Well, because you have included the word "safe" in that statement, I'm going to agree with you in this context. However, it is certainly possible to have a 172 in sustained flight during takeoff at a slower speed, and fly it away. The challenge is that you can get into very high angles of attack doing it, and you are getting closer to the stall (which is just settling back in this condition), or banging the tail on the ground, which never good. Stop watching the ASI, look out the windshield, and feel what the airplane is telling you, the airspeed is only one part of the whole thing.

The stall warning is just that - a warning. If you are not planning to stall, then don't pull back any more. But, if you're in controlled flight, not settling, and accelerating, you do not need to lower the nose either. Acceleration takes time (or you'd have been pinned into your seat!). So give it time, safely controlling it, and it will fix itself. The super fast correction you're applying 'cause your instructor told you to is a form of over controlling. Yes, a pilot can cause a less good condition of flight instantaneously by control inputs which are poorly timed relative to what the aircraft is going to be doing in a few seconds, and tens of second hence. Patience......
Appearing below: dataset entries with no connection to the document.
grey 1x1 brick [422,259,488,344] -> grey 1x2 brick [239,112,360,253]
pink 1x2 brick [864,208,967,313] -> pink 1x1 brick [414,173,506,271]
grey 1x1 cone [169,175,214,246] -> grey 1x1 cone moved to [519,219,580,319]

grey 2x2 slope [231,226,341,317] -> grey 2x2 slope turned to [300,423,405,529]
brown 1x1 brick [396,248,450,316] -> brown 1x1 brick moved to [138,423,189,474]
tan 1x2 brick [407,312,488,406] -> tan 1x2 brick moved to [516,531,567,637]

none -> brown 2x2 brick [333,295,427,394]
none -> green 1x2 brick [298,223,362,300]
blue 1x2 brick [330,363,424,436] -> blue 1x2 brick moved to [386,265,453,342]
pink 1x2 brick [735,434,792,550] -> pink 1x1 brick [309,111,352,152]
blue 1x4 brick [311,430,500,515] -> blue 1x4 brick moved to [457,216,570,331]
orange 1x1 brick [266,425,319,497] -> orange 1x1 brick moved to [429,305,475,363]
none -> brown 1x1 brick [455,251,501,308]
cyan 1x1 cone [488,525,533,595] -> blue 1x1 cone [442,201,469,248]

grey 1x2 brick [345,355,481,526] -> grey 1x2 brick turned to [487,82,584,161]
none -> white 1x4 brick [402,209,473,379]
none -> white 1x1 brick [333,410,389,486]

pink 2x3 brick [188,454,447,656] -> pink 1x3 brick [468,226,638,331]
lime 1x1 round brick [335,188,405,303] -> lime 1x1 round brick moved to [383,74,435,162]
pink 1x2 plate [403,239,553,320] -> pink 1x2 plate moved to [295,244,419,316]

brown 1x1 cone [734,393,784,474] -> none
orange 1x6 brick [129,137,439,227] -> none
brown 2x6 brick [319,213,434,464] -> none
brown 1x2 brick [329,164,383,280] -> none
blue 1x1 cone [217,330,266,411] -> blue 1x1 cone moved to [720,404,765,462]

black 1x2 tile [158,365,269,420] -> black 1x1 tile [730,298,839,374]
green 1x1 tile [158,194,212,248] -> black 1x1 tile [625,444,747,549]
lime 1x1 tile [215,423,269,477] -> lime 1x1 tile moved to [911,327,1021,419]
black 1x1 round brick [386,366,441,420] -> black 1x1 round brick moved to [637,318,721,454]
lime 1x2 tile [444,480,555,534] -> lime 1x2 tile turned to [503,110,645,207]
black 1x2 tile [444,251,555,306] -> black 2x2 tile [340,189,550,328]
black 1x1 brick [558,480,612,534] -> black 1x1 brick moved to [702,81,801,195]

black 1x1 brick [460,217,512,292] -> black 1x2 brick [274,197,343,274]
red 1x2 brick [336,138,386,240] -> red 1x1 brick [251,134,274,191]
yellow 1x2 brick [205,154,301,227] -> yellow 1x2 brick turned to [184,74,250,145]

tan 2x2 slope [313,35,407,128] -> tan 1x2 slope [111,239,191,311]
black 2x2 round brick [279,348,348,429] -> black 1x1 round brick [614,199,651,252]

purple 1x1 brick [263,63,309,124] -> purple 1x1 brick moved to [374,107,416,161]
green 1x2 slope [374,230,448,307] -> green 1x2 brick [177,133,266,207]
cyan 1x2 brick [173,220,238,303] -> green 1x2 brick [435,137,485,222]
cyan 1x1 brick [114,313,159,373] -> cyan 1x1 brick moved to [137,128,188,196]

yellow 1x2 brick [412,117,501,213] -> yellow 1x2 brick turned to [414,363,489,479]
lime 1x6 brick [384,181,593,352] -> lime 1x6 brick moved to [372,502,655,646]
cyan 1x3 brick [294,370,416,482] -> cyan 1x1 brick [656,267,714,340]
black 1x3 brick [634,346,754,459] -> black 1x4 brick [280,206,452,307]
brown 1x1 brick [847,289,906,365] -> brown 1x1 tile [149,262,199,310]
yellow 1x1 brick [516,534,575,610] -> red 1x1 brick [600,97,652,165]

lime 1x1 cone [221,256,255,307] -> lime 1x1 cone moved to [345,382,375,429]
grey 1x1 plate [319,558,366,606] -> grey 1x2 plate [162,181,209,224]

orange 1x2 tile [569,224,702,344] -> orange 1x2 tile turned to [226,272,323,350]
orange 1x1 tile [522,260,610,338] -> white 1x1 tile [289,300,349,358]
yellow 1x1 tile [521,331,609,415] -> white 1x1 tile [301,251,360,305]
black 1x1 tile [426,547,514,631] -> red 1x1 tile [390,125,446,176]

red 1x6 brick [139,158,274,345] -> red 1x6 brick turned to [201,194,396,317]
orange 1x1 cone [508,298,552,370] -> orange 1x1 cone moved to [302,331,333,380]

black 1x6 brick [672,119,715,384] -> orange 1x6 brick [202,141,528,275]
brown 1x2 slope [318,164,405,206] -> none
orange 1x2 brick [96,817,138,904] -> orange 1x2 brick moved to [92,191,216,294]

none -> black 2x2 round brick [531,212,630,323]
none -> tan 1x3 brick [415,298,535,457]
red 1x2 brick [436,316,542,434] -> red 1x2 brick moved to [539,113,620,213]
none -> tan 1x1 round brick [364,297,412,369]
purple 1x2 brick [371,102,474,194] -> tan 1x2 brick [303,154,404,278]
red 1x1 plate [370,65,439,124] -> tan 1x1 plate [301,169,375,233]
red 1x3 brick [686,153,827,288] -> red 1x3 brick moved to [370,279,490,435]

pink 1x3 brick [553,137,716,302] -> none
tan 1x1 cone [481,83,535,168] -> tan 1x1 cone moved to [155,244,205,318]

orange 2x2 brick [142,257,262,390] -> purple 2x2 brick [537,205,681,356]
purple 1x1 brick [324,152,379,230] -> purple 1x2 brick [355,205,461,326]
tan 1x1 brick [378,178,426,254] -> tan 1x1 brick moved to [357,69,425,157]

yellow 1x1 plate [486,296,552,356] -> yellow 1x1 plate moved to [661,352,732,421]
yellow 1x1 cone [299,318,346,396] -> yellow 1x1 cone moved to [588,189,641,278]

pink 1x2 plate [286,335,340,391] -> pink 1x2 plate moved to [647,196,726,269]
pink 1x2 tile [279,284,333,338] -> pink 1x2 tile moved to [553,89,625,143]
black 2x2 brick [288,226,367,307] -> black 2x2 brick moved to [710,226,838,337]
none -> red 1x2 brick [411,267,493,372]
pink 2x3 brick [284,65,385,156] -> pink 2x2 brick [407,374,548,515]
If you are in the air at 40 knots, and returning to earth is inevitable, would you not much rather do so in a flared attitude? Keep the nose where you had it, a little "tail low" (to use Cessna's term). A 172 is amazingly shock absorbent in that attitude. If you contact three point, or worse, nosewheel first, the nose strut, firewall, and perhaps propeller, and engine damage is going be costly.

Yes, practice, but unfortunately you cannot practice uneven runway techniques on a smooth paved runway. You can practice just holding the aircraft attitude and getting airborne at a lower than normal speed, and that's excellent, but anything you do on a smooth runway, which seems to induce an "uneven" surface will get very bad fast. If you're going to practice "tail low" takeoffs in a 172, do so with as forward a C of G as you can accomplish. In a lightly loaded 172M or later, I would expect to be happily in ground effect, accelerating, with maybe just a brief peep of the stall horn, at 40 knots.